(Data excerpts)

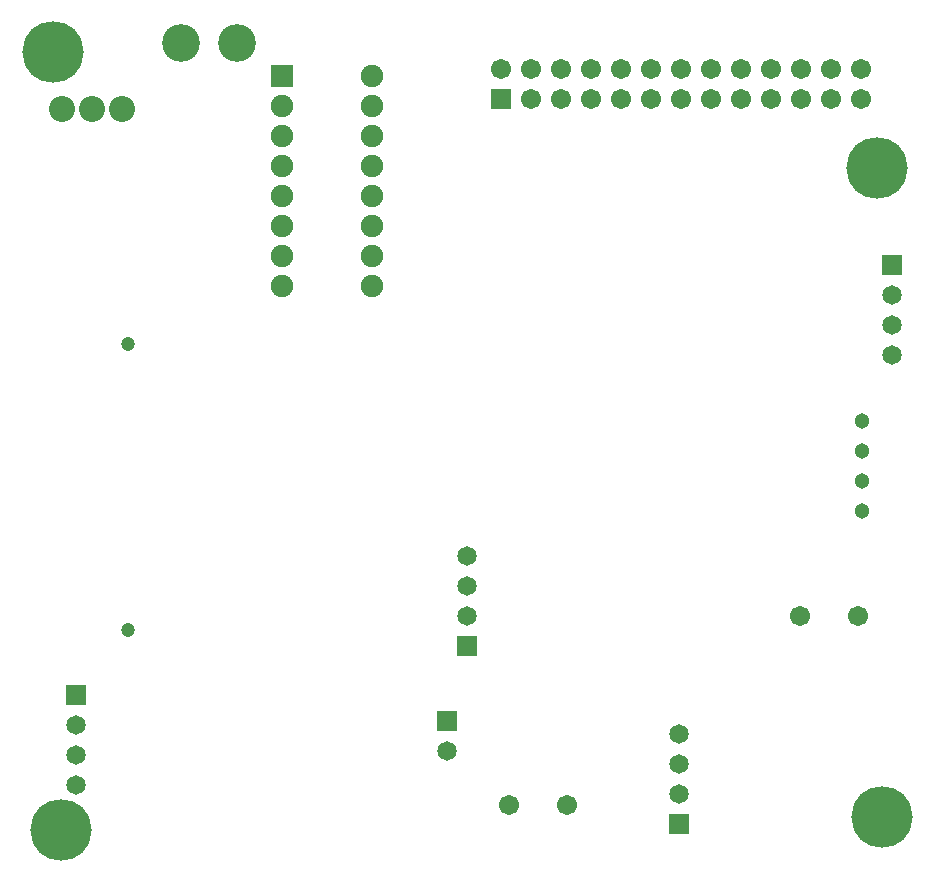
<source format=gbs>
G04 Layer_Color=16711935*
%FSLAX25Y25*%
%MOIN*%
G70*
G01*
G75*
%ADD88C,0.20485*%
%ADD89C,0.06512*%
%ADD90R,0.06512X0.06512*%
%ADD91C,0.12614*%
%ADD92C,0.08677*%
%ADD93C,0.07496*%
%ADD94R,0.07496X0.07496*%
%ADD95C,0.06709*%
%ADD96R,0.06709X0.06709*%
%ADD97C,0.05134*%
%ADD98C,0.04740*%
D88*
X-288500Y273700D02*
D03*
X-12100Y18600D02*
D03*
X-14000Y234800D02*
D03*
X-285900Y14200D02*
D03*
D89*
X-150400Y105700D02*
D03*
Y95700D02*
D03*
Y85700D02*
D03*
X-79700Y46300D02*
D03*
Y36300D02*
D03*
Y26300D02*
D03*
X-157300Y40700D02*
D03*
X-280800Y29200D02*
D03*
Y39200D02*
D03*
Y49200D02*
D03*
X-8800Y172700D02*
D03*
Y182700D02*
D03*
Y192700D02*
D03*
D90*
X-150400Y75700D02*
D03*
X-79700Y16300D02*
D03*
X-157300Y50700D02*
D03*
X-280800Y59200D02*
D03*
X-8800Y202700D02*
D03*
D91*
X-245700Y276500D02*
D03*
X-227300D02*
D03*
D92*
X-275500Y254650D02*
D03*
X-265657D02*
D03*
X-285343D02*
D03*
D93*
X-182200Y195500D02*
D03*
Y205500D02*
D03*
Y215500D02*
D03*
Y225500D02*
D03*
Y235500D02*
D03*
Y245500D02*
D03*
Y255500D02*
D03*
Y265500D02*
D03*
X-212200Y195500D02*
D03*
Y205500D02*
D03*
Y215500D02*
D03*
Y225500D02*
D03*
Y235500D02*
D03*
Y245500D02*
D03*
Y255500D02*
D03*
D94*
Y265500D02*
D03*
D95*
X-19100Y267800D02*
D03*
Y257800D02*
D03*
X-29100Y267800D02*
D03*
Y257800D02*
D03*
X-39100Y267800D02*
D03*
Y257800D02*
D03*
X-49100Y267800D02*
D03*
Y257800D02*
D03*
X-59100Y267800D02*
D03*
Y257800D02*
D03*
X-69100Y267800D02*
D03*
Y257800D02*
D03*
X-79100Y267800D02*
D03*
Y257800D02*
D03*
X-89100Y267800D02*
D03*
Y257800D02*
D03*
X-99100Y267800D02*
D03*
Y257800D02*
D03*
X-109100Y267800D02*
D03*
Y257800D02*
D03*
X-119100Y267800D02*
D03*
Y257800D02*
D03*
X-129100Y267800D02*
D03*
Y257800D02*
D03*
X-139100Y267800D02*
D03*
X-117194Y22700D02*
D03*
X-136406D02*
D03*
X-20194Y85700D02*
D03*
X-39406D02*
D03*
D96*
X-139100Y257800D02*
D03*
D97*
X-18800Y120700D02*
D03*
Y130700D02*
D03*
Y140700D02*
D03*
Y150700D02*
D03*
D98*
X-263516Y81062D02*
D03*
Y176338D02*
D03*
M02*

</source>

▶ _To do_:
Where a record holds a picture, leave the picture out and restate the rest word for word.

▶ _Solution for this problem_:
<source format=gbs>
G04 Layer_Color=16711935*
%FSLAX25Y25*%
%MOIN*%
G70*
G01*
G75*
%ADD88C,0.20485*%
%ADD89C,0.06512*%
%ADD90R,0.06512X0.06512*%
%ADD91C,0.12614*%
%ADD92C,0.08677*%
%ADD93C,0.07496*%
%ADD94R,0.07496X0.07496*%
%ADD95C,0.06709*%
%ADD96R,0.06709X0.06709*%
%ADD97C,0.05134*%
%ADD98C,0.04740*%
D88*
X-288500Y273700D02*
D03*
X-12100Y18600D02*
D03*
X-14000Y234800D02*
D03*
X-285900Y14200D02*
D03*
D89*
X-150400Y105700D02*
D03*
Y95700D02*
D03*
Y85700D02*
D03*
X-79700Y46300D02*
D03*
Y36300D02*
D03*
Y26300D02*
D03*
X-157300Y40700D02*
D03*
X-280800Y29200D02*
D03*
Y39200D02*
D03*
Y49200D02*
D03*
X-8800Y172700D02*
D03*
Y182700D02*
D03*
Y192700D02*
D03*
D90*
X-150400Y75700D02*
D03*
X-79700Y16300D02*
D03*
X-157300Y50700D02*
D03*
X-280800Y59200D02*
D03*
X-8800Y202700D02*
D03*
D91*
X-245700Y276500D02*
D03*
X-227300D02*
D03*
D92*
X-275500Y254650D02*
D03*
X-265657D02*
D03*
X-285343D02*
D03*
D93*
X-182200Y195500D02*
D03*
Y205500D02*
D03*
Y215500D02*
D03*
Y225500D02*
D03*
Y235500D02*
D03*
Y245500D02*
D03*
Y255500D02*
D03*
Y265500D02*
D03*
X-212200Y195500D02*
D03*
Y205500D02*
D03*
Y215500D02*
D03*
Y225500D02*
D03*
Y235500D02*
D03*
Y245500D02*
D03*
Y255500D02*
D03*
D94*
Y265500D02*
D03*
D95*
X-19100Y267800D02*
D03*
Y257800D02*
D03*
X-29100Y267800D02*
D03*
Y257800D02*
D03*
X-39100Y267800D02*
D03*
Y257800D02*
D03*
X-49100Y267800D02*
D03*
Y257800D02*
D03*
X-59100Y267800D02*
D03*
Y257800D02*
D03*
X-69100Y267800D02*
D03*
Y257800D02*
D03*
X-79100Y267800D02*
D03*
Y257800D02*
D03*
X-89100Y267800D02*
D03*
Y257800D02*
D03*
X-99100Y267800D02*
D03*
Y257800D02*
D03*
X-109100Y267800D02*
D03*
Y257800D02*
D03*
X-119100Y267800D02*
D03*
Y257800D02*
D03*
X-129100Y267800D02*
D03*
Y257800D02*
D03*
X-139100Y267800D02*
D03*
X-117194Y22700D02*
D03*
X-136406D02*
D03*
X-20194Y85700D02*
D03*
X-39406D02*
D03*
D96*
X-139100Y257800D02*
D03*
D97*
X-18800Y120700D02*
D03*
Y130700D02*
D03*
Y140700D02*
D03*
Y150700D02*
D03*
D98*
X-263516Y81062D02*
D03*
Y176338D02*
D03*
M02*

</source>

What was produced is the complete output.